Before we consider the future of the national team, I think we should all apologise to Sven Goran Erikkson, whom we were so eager to jettison after his failure to get us past the World Cup quarter-finals on two occasions. That’s now beginning to look suspiciously like a managerial feat equivalent to climbing Everest and K2 dressed in trainers and a T-shirt with Eric Pickles strapped to your back.

God knows what’s to done between now and Wednesday. I’ll leave that to football experts (or the England coaching squad). Given there’s no known method of increasing players’ IQ in four days (or four decades, given this lot), and as performance-enhancing drugs are generally frowned on, I’d suggest sitting them down before the game and playing them an assortment of the most rousing battle speeches in the English language. 

Seriously! 

I’d start with Winston Churchill’s “fight them on the beaches” speech, then move onto “This was their finest hour”:

        “I expect that the Battle of Britain is about to begin. Upon this battle
        depends the survival of Christian civilisation. Upon it depends our
       own British life, and the long continuity of our institutions and   
       our Empire. The whole fury and might of the enemy must very soon
       be turned on us. Hitler knows that he will have to break us in this 
       island or lose the war. If we can stand up to him, all Europe may 
       be freed and the life of the world may move forward into broad,
      sunlit uplands.

      But if we fail, then the whole world, including the United States,
      including all that we have known and cared for, will sink into the
      abyss of a new dark age made more sinister, and perhaps more
      protracted, by the lights of perverted science. Let us therefore
      brace ourselves to our duties, and so bear ourselves, that if the
      British Empire and its Commonwealth last for a thousand years, 
      men will still say, This was their finest hour.”

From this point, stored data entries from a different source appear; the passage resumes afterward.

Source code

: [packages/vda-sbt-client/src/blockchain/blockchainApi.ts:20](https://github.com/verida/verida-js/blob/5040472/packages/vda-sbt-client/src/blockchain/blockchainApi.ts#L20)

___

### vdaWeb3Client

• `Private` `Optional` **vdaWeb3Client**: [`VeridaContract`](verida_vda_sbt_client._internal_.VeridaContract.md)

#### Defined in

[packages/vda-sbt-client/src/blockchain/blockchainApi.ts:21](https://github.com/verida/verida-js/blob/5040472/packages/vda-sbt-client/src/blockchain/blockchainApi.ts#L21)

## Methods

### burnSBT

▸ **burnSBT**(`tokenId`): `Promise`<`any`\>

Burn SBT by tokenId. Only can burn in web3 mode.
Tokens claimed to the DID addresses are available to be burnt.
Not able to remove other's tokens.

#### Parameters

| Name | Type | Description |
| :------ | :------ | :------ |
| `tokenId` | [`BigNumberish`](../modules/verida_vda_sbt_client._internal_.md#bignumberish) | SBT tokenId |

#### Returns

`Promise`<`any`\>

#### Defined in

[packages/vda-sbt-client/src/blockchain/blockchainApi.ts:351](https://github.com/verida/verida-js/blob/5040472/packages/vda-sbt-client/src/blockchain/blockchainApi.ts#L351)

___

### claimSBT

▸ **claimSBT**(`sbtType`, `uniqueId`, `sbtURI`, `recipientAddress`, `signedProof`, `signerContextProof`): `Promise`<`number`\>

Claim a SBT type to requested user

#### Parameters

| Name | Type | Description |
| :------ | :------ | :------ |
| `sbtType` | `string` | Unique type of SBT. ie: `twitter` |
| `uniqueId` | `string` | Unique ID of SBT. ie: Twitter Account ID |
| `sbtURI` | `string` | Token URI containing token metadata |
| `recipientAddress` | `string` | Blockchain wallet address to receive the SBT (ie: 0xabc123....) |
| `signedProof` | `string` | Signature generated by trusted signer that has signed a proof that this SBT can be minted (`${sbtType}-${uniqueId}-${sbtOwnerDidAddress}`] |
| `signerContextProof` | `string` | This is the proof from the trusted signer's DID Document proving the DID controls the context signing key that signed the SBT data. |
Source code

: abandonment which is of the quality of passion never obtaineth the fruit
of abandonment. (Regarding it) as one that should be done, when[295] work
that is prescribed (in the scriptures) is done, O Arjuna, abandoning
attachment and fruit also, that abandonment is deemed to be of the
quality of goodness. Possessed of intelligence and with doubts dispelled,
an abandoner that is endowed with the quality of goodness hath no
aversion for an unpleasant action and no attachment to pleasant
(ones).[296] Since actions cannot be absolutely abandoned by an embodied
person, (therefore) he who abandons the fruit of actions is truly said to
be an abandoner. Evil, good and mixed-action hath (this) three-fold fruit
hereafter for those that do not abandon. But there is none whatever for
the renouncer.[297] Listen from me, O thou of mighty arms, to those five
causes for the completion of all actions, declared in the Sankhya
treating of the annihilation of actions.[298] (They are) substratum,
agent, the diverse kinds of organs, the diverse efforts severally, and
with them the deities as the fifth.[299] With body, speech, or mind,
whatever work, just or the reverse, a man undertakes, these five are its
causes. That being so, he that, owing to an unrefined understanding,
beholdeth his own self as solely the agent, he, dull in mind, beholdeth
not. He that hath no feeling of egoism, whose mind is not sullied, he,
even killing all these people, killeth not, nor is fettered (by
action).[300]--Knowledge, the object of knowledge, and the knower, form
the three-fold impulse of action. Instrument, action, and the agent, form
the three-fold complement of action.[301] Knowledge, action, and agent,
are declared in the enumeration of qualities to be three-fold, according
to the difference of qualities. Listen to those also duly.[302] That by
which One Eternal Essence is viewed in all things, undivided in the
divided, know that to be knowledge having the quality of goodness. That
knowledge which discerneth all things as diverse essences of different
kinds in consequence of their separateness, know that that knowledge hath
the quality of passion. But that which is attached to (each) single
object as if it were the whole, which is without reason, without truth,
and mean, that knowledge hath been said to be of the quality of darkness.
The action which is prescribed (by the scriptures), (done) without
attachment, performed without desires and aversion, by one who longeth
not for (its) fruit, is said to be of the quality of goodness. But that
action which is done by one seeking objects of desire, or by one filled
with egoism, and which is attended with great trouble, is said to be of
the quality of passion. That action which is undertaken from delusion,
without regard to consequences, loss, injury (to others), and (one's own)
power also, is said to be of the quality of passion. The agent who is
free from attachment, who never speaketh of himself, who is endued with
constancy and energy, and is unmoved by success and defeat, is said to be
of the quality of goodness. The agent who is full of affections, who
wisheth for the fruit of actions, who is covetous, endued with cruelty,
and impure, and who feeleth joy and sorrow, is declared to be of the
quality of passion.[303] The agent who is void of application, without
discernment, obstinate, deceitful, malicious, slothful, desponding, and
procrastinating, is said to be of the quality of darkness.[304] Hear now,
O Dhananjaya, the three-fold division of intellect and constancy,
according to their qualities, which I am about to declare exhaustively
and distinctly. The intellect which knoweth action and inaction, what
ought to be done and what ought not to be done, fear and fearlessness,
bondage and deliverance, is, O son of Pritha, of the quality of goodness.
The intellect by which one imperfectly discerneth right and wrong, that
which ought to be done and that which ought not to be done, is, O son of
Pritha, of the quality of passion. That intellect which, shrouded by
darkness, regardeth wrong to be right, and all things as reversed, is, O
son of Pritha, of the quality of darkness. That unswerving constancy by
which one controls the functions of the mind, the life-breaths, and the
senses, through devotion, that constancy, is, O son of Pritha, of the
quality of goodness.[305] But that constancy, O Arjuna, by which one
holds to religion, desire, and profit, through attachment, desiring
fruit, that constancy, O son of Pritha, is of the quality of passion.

And then, just before they run onto the field of play, I’d blast them withLaurence Olivier as Henry V

     We few, we happy few, we band of brothers; 
     For he to-day that sheds his blood with me 
     Shall be my brother; be he ne'er so vile, 
     This day shall gentle his condition; 
     And gentlemen in England now-a-bed 
     Shall think themselves accurs'd they were not here, 
     And hold their manhoods cheap whiles any speaks 
     That fought with us upon Saint Crispin's day.

And if none of those work, he should follow up with “Once more unto the breach” at half time.

And he should order all of them – without exception – to sing the National Anthem with gusto and belief.

Slovenia won’t  know what’s hit them!

Failure to follow my advice will result in yet more humiliation.  Consider yourself warned, Fabio.

1 comment:

  1. The truly bizarre thing was watching eleven players whose every action seemed to be a quarter-second out of sync - every pass, every attempt to capture the ball, every tackle, every header, every save, every single thing was mistimed. In the whole match every pass was overhit or underhit. I'm guessing that's why they're in such a tearing hurry to get rid of the ball once they have it. No one wants to linger with it for more than half a second in case they screw up. They also can't run with the ball, literally not a step, before it caromes off their knee or their thigh or shin and bobbles away from them. It's been this way for years. yet the manager says they're technically proficient and great in practice. When we started getting all the foreign wizzards over here, we were told English players would learn better ball control from playing with them all the time. WHAT HAPPENED TO THAT? I had booked a half-day off work for Wednesday, but have cancelled it. I just can't face it.